Abigail's Blog: Humbug!
The nature of language in public and private life has bubbled to the surface of topicality in the past weeks. You might think at this stage that it just needs doing, no matter how or that it needs doing in the right way and not until the right way can be found, or indeed that it shouldn’t be done at all. Whatever your view, it’s pretty clear that when we get to the other side – wherever that is – repair will be needed. There is a dent in our sense of what we share.
All of this emphasis on language made me think about music and what music has which language doesn’t. Where language isn’t up to the job, music usually steps in – at our moments of joy, grief, celebration, reflection, fear. Whatever kind of music people are referring to, when they talk of its power, they often say that it expresses something or makes them feel something which goes beyond words. And that it has a repairing quality.
As it happened, this week Sound and Music, the UK’s national agency for new music, published an illuminating report called #cancompose, which highlighted a crisis in creativity in music education. As the emphasis on literacy and numeracy in formal education has increased in the past two decades, the space for music has been squeezed and given a lower value than other areas. The effect of this is that we have lost an area which made a significant contribution to nurturing and developing creativity in young people.

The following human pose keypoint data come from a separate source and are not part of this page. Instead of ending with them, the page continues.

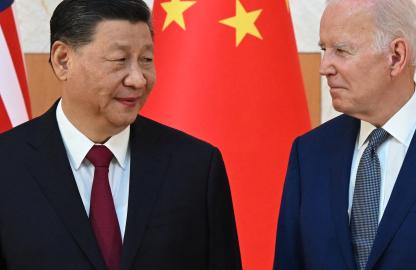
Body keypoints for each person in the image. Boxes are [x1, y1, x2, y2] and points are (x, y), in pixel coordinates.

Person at [0, 0, 241, 269]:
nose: (138, 79)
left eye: (146, 60)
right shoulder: (7, 164)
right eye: (119, 60)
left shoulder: (196, 167)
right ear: (62, 60)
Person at [274, 0, 416, 269]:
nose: (325, 67)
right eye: (325, 49)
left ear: (396, 56)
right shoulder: (310, 152)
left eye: (342, 51)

Sound and Music’s report demonstrates that composition is an A1 way to develop creativity but that now there is very little of it going on in music education any more. Ironic when all evidence shows us that two of the top facets which the citizens and workforce of the 21st century will need are creativity and individual resilience.

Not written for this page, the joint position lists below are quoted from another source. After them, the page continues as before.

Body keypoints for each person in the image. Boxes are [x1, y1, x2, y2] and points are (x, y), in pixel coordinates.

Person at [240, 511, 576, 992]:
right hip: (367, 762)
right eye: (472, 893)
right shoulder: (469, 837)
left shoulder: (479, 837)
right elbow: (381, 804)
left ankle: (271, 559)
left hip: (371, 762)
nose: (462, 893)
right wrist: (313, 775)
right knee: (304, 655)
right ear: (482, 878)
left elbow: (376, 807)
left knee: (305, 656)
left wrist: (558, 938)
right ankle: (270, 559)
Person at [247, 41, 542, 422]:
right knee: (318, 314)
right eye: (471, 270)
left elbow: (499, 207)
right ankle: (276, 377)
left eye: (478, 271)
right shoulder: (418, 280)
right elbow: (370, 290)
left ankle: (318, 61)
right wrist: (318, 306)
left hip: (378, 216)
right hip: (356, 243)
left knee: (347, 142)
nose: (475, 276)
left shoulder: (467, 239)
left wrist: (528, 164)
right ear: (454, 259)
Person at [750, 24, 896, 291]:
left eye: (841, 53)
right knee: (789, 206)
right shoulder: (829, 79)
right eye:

I know, from our work at The Glasshouse International Centre for Music, that what this report records is correct. I also know that there is a massive appetite for composing from young people. And they are doing it on their own time in so many different ways – digitally, acoustically, alone, in groups. But not so much in school. At The Glasshouse the range of different kinds of composition going on is really broad – from the eight composers we had in last week working with Royal Northern Sinfonia, building skills in writing music for chamber orchestra, to the 100+ young people who come through our CoMusica programme each week, MCing and Djing to high levels and often using music as a way of getting life back on track, to the 20 musicians who took up residence with us over the summer to create new work in retreat, learning from each other and guest mentors in our Summer Studio, to the weekly adult class where people from all walks of life are taught staff notation for 90 minutes for the pure pleasure of it. These wildly eclectic circumstances and differences in the people involved have a common thread of creativity.
And some of this creativity will eventually drive new compositions which rise to the top -which become the Imagines, the Four Seasons, the Vossi Bops, the Wuthering Heights – iconic works which speak to so many of us beyond words. I hope that Sound and Music’s report will start to shift policy so that composition moves back to centre stage in education. We need great music for when words are not quite working for us and we need to nurture young peoples’ creativity to build our collective future.